Scope of the Role: Innodata produces the voice and audio datasets behind the world's leading speech AI. We're hiring an Audio Engineer to own the technical heart of that work: the signal chain, the post-processing recipe, the technical specifications, and the consistent acoustic quality - the "sound signature" - that defines an Innodata dataset.
You'll ensure every hour of audio we deliver, across dozens of languages and recording conditions, meets a precise and consistent technical bar. You'll design the recipe, build the validation, and continuously push the quality and efficiency of how we capture and process audio.
What You'll Own:- Own the end-to-end audio signal chain and post-processing pipeline for all collection programs.
- Define and document technical specifications: sample rates, bit depth, formats, loudness (LUFS) targets, noise floors, channel configurations.
- Design and maintain the "Innodata sound signature" - a consistent, spec-compliant acoustic profile across studio, remote, real-world, and telephonic captures
- Build technical QA: automated and manual checks that validate audio against spec before delivery.
- Specify and validate recording setups for vendors and remote contributors (signal-chain testing in a small in-house studio).

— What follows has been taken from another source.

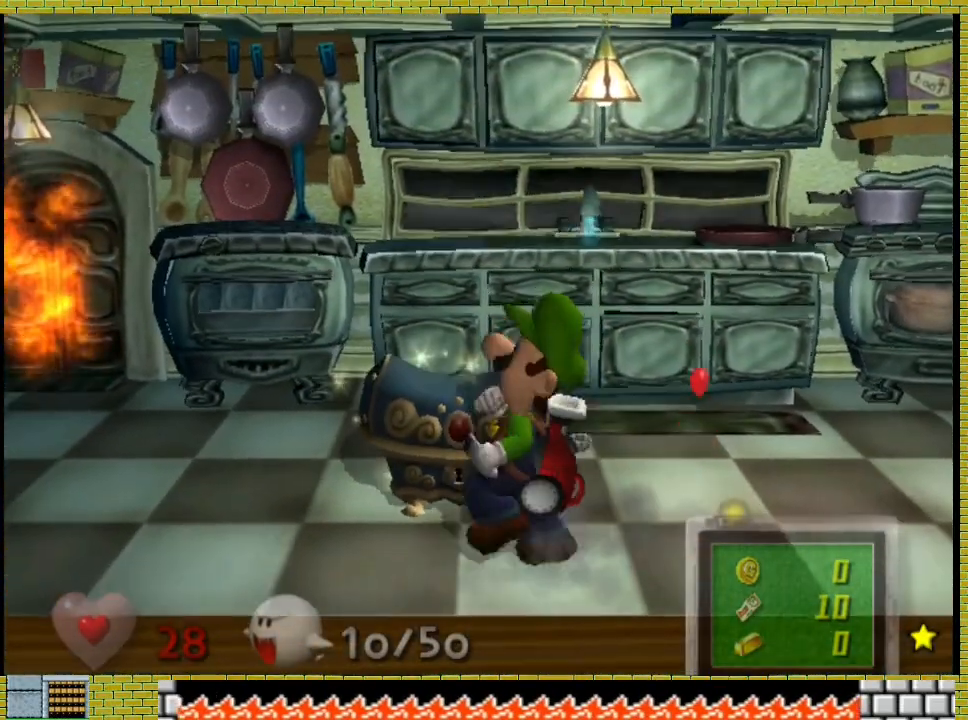
{"dt_ms": 500, "buttons": [], "left_stick": "right", "right_stick": "center", "events": [[167, "A", "down"], [233, "A", "up"], [333, "A", "down"], [400, "A", "up"], [467, "left_stick", "right"]]}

- Partner with the Solutions Architect to translate customer acoustic requirements into achievable technical recipes.
- Drive tooling: help select and configure recording/QA/processing tools; automate where possible.
- Troubleshoot acoustic and signal issues across diverse capture environments.
You'll Thrive in This Role If You Have:- Strong audio engineering background: signal chain, recording, post-processing, mastering, and acoustic QA.
- Deep fluency in audio technical specs (sample rate, bit depth, LUFS, formats, codecs) and the ability to define and enforce them.
- Experience producing consistent audio quality across varied recording conditions and locations.
- Comfort with audio tooling and automation (scripting for batch processing/QA is a strong plus).
- Precision and process orientation - you care about consistency at scale, not just one great recording.
- Experience with speech/voice data for AI/ML (TTS or ASR datasets).
- Familiarity with multilingual recording and remote/distributed capture.
- Knowledge of speech quality metrics and how acoustic choices affect downstream model performance.
- Scripting (Python) for audio processing pipelines (e.g., ffmpeg, sox, pydub, librosa).
The expected salary range for this position is $120,000 - $160,000 USD per year, based on experience, skills, and qualifications.